EXERCISE BRIEF
Stop after the line holding "index dip: (350, 208)". Repeat exactly every line before it in the records below, that line too, and leave out the pictures.

----------

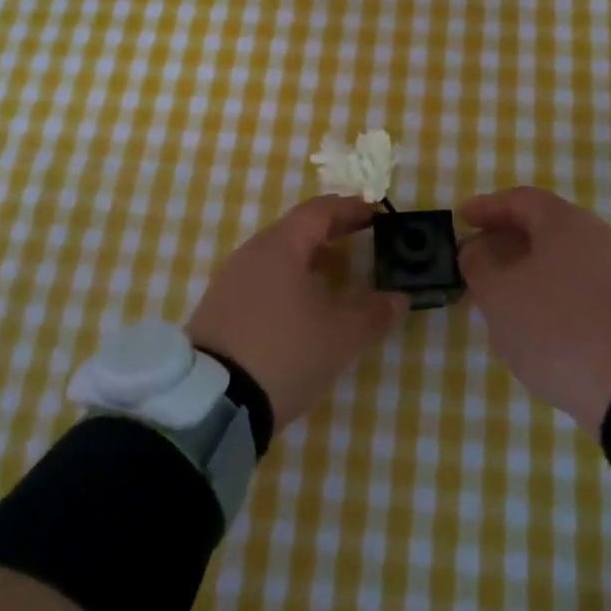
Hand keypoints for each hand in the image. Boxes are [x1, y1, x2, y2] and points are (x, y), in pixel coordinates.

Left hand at [186, 196, 409, 431]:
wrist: (212, 401)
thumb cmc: (284, 352)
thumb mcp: (341, 336)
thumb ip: (374, 313)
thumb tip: (398, 298)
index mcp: (280, 247)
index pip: (319, 210)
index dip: (350, 208)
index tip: (375, 213)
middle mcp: (251, 253)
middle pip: (296, 229)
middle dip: (332, 231)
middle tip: (362, 237)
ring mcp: (230, 280)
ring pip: (278, 256)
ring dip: (310, 258)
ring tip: (337, 275)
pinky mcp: (219, 308)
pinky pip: (262, 280)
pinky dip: (289, 280)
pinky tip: (303, 307)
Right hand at [458, 187, 610, 433]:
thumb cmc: (557, 327)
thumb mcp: (499, 296)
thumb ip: (479, 265)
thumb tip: (476, 248)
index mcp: (565, 223)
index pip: (520, 199)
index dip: (487, 206)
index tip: (461, 218)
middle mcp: (596, 236)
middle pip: (544, 226)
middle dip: (507, 238)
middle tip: (477, 256)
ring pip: (561, 258)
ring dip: (527, 268)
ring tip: (500, 292)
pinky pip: (578, 284)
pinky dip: (550, 290)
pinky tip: (535, 318)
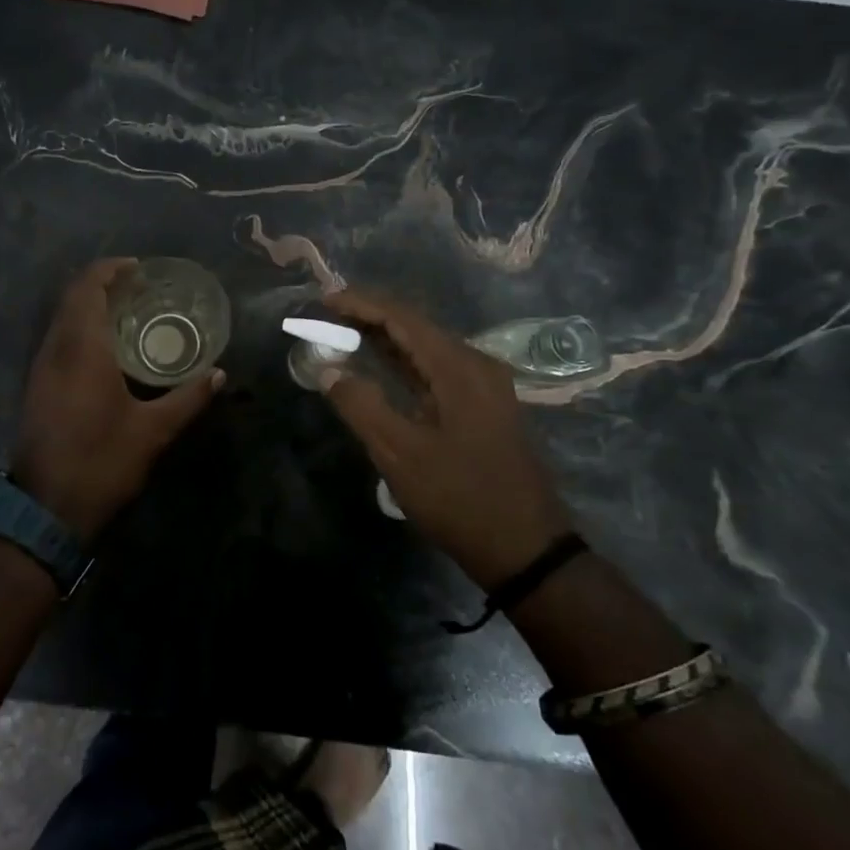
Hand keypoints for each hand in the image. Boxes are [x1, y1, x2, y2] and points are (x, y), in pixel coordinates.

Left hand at [11, 258, 223, 541]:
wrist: (45, 509)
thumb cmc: (102, 462)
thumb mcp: (153, 431)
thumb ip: (188, 398)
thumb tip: (219, 375)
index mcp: (82, 349)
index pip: (87, 288)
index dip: (110, 269)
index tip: (139, 268)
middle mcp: (55, 349)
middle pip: (72, 298)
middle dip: (102, 284)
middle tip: (140, 288)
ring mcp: (41, 369)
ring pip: (62, 319)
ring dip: (89, 306)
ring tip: (128, 313)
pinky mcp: (37, 387)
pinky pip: (58, 340)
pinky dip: (80, 329)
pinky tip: (106, 349)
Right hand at [317, 288, 571, 589]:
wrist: (526, 549)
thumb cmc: (460, 498)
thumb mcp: (400, 455)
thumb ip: (361, 406)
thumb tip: (329, 370)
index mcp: (460, 368)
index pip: (403, 318)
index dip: (361, 304)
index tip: (323, 300)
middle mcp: (477, 365)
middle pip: (417, 326)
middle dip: (371, 317)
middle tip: (327, 317)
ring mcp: (486, 385)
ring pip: (428, 347)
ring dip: (387, 339)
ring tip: (345, 334)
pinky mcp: (486, 406)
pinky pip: (438, 368)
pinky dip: (406, 362)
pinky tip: (383, 368)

----------

RESPONSE
Hand keypoints for each hand in the image. Boxes are [x1, y1, x2, y2] and points are (x, y), in pixel coordinates.

Left hand at [186, 196, 409, 431]:
wrist: (212, 401)
thumb cmc: (284, 352)
thumb mcp: (341, 336)
thumb ip: (374, 313)
thumb tip: (398, 298)
index mcp: (280, 247)
index pip: (319, 210)
index dip: (350, 208)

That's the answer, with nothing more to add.